● EXERCISE DIRECTIONS
All of the records below must be reproduced exactly, minus any pictures.

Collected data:
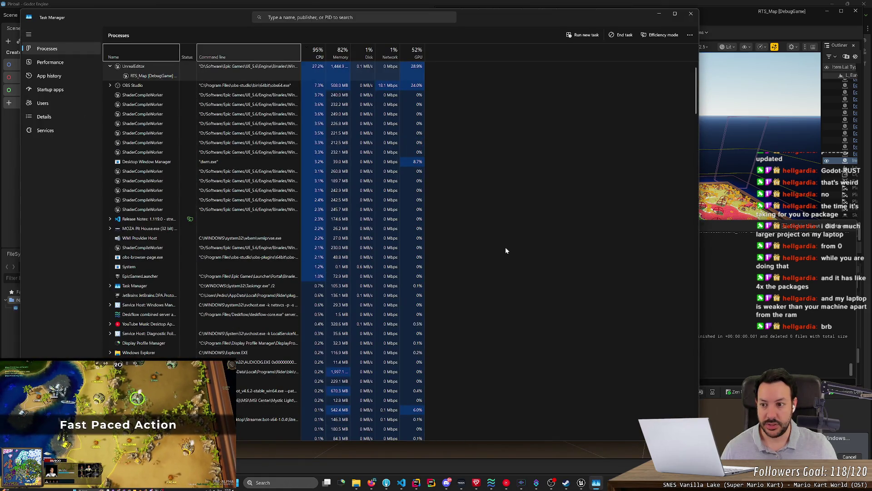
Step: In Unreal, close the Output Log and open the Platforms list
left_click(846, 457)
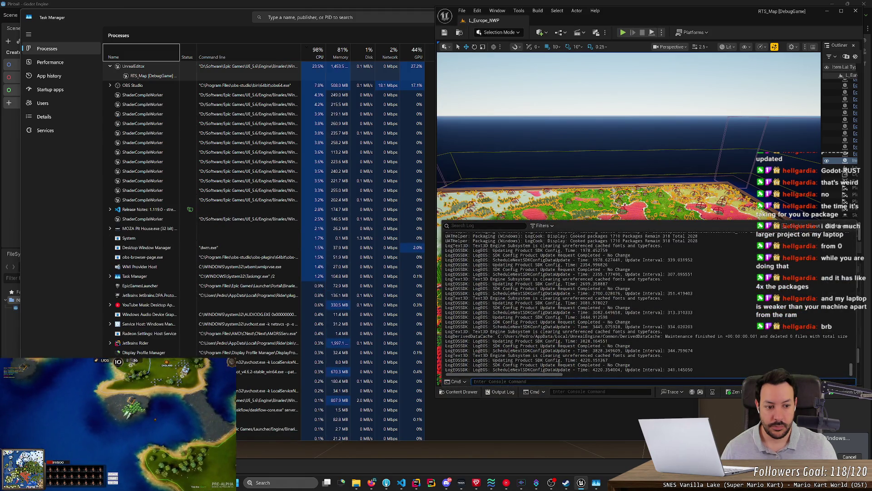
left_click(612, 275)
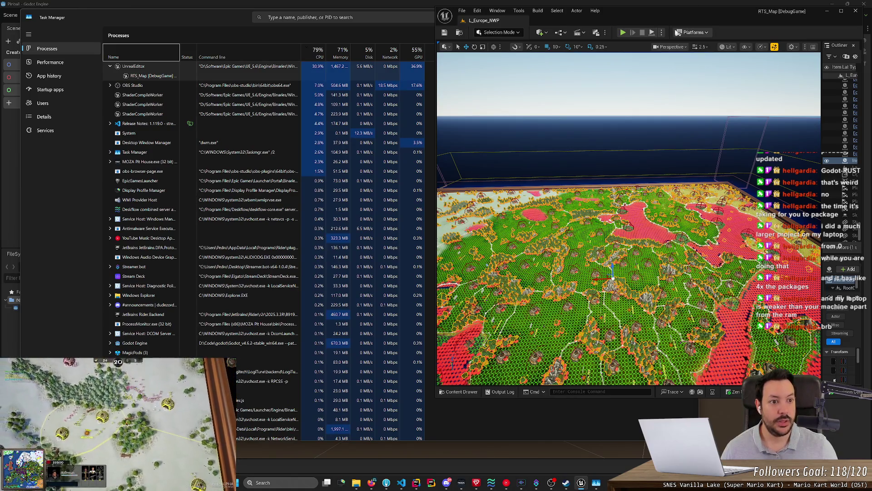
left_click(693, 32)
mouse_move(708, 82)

● SOLUTION FOR THIS PROBLEM
Step: In Unreal, close the Output Log and open the Platforms list
left_click(846, 457)
left_click(612, 275)
left_click(693, 32)
mouse_move(708, 82)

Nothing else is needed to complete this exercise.